Increasing requirements are seen recently for simplification of the mounting system, miniaturization, high reliability and high performance of the communication appliances, domestic appliances, electronic computers, and sounding devices, and similar requirements are made of the printed circuit boards incorporated in such appliances.
Among printed circuit boards, flexible printed circuit boards can meet these requirements as they are light in weight, compact in structure, and capable of bending and three-dimensional wiring, and they are recently, therefore, prevalently used as printed circuit boards for a variety of appliances.
As such flexible printed circuit base boards, there have been used the so-called flexible copper-clad laminates obtained by bonding an electrically insulating film such as polyester resin film, polyimide resin film, fluorocarbon resin film, etc., to a copper foil through an adhesive or by bonding to a copper foil a prepreg prepared by impregnating a fibrous base material such as glass cloth, glass non-woven fabric or the like with a heat-resistant resin, such as epoxy resin or the like. However, in the case of bonding an electrically insulating film to a metal foil through an adhesive, the product quality is greatly affected by not only the properties of the film per se but also the properties of the adhesive used, and particularly in the case where the product is based on a film excellent in heat-resistance and dimensional stability, such as polyimide film, the innate properties of the film such as heat-resistance and the like, are attenuated by the adhesive and not utilized to produce the best effect. On the other hand, the copper-clad laminate in which the fibrous base material is used is insufficient in flexibility, such as folding endurance, and often breaks when used in three-dimensional wiring as a printed circuit board, whereby troubles are often caused. There is also known a method of bonding a plastic film, a resin powder or the like to a metal foil by melt-adhesion without using any adhesive, but the films or powders with high heat-resistance have themselves a high melting point and are hard to melt-adhere, so that there are many limitations, such as a specific treatment or a very high temperature pressing equipment is required. Therefore, it is not easy and is very costly to carry out said method on an industrial scale.
On the other hand, when an electric insulating resin is coated in a wet state on the surface of a metal foil and dried to form a coating, and the thus obtained coating per se is used as an electric insulating layer and a support for a flexible printed circuit, the resulting laminate has various advantages as mentioned below as compared with the above-mentioned conventional materials and becomes a very commercially attractive laminate:
(1) Because of use of no adhesive, the properties of the resin per se are retained in their entirety in printed circuit boards.

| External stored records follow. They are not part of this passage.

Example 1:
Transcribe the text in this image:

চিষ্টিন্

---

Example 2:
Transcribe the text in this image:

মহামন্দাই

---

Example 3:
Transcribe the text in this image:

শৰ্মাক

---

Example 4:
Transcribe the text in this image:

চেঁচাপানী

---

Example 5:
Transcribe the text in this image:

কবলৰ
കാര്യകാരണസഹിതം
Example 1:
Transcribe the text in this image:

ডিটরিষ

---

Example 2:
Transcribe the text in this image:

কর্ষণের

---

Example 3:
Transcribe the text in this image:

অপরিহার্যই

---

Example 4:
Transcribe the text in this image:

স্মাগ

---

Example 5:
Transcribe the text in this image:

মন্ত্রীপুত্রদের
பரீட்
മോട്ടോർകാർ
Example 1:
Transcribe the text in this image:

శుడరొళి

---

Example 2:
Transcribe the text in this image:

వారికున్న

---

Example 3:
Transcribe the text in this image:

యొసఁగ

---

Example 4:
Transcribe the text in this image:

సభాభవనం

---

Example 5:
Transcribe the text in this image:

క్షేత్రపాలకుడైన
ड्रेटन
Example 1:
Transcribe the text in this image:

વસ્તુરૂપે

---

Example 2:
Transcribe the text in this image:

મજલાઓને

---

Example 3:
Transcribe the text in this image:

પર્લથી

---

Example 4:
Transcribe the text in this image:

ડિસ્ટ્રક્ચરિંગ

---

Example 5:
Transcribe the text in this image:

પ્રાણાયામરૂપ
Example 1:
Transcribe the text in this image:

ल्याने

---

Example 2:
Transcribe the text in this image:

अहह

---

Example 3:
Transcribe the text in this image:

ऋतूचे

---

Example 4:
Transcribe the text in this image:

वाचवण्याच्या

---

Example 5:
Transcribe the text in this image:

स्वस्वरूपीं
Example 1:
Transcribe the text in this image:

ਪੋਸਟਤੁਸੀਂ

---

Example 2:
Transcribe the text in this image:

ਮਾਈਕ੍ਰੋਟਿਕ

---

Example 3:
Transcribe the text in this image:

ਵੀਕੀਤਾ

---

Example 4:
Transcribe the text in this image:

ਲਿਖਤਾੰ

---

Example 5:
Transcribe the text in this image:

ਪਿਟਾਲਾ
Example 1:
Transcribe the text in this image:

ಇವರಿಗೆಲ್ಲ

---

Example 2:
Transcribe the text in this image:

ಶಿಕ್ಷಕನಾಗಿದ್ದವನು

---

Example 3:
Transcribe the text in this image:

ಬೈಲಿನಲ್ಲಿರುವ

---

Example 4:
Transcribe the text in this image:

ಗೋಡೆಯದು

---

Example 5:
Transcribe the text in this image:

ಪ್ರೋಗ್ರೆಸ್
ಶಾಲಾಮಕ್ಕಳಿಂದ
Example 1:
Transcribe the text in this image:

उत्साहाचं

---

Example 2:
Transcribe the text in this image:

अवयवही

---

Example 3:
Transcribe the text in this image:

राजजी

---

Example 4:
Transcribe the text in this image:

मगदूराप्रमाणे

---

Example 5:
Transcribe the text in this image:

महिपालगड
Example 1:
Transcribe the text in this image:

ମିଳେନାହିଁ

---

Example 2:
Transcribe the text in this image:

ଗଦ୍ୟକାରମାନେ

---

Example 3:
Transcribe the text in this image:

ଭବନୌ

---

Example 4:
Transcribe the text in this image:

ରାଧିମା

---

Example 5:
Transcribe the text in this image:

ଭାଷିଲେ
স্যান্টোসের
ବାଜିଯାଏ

(2) It becomes unnecessary to subject a film along with a metal foil to pressing step, and hence, the productivity is increased.
(3) The control of the thickness of the coating as an insulating layer and a support can freely be effected to enable the manufacture of a very thin base board.
(4) Continuous production is facilitated. A solution casting method is known for the formation of such a coating, and a varnish of a resin, such as epoxy resin, urethane resin, alkyd resin or the like is known to be able to form a coating on a metal foil by coating the varnish on the metal foil and drying the same.
However, when such a resin is used in the production of a flexible printed circuit base board for the above-mentioned purpose, the following disadvantages are seen:
(1) The coating obtained by application and drying of said resin is, in most cases, poor in mechanical strength, so that it can hardly serve as a supporting film for a flexible printed circuit and cannot withstand the mechanical stress in the subsequent step of processing the printed circuit base board and in the actual use thereof.
(2) Thermoplastic resins which can be easily formed into a film by the solution casting method are usually unsatisfactory in heat-resistance in the processing of the flexible printed circuit base board and in the actual mounting of the resulting printed circuit. In order to overcome these disadvantages, there has recently been proposed a method for manufacturing the flexible printed circuit boards by said solution casting method using a heat-resistant resin having a heterocyclic ring such as polyimide, polyamide-imide, polyesterimide, etc. The use of such a resin results in a film having an excellent heat resistance, but the adhesion of the film to the metal foil becomes unsatisfactory because of shortage of polar groups. Also, when applying such a resin on a metal foil surface and curing it by drying, there takes place cure-shrinkage to cause a great curling of the base board toward the opposite side of the metal foil, that is, the resin film side, whereby the practicability of the printed circuit board becomes unsatisfactory. Such a curling tendency becomes greater by use of resins having a higher molecular weight. If no high molecular weight resin is used, the coating becomes weak in molecular bond, poor in film-formability, inferior in mechanical strength, and brittle. Thus, in the case of using a heat-resistant resin containing a heterocyclic ring, it is impossible to obtain a coating good in all of the film-formability, adhesion to metal foil and curling property, that is, well-balanced in properties, and the resulting laminate lacks practicability.
When only a heat-resistant resin having a heterocyclic ring is used, the adhesion to metal foil is poor because of shortage of polar groups although the heat resistance is excellent. There also appear curls and creases due to cure-shrinkage. Therefore, the present inventors have made extensive studies for overcoming these difficulties without diminishing the heat-resistance of said resin to find that all of these problems can be solved entirely by reacting said resin with an epoxy resin.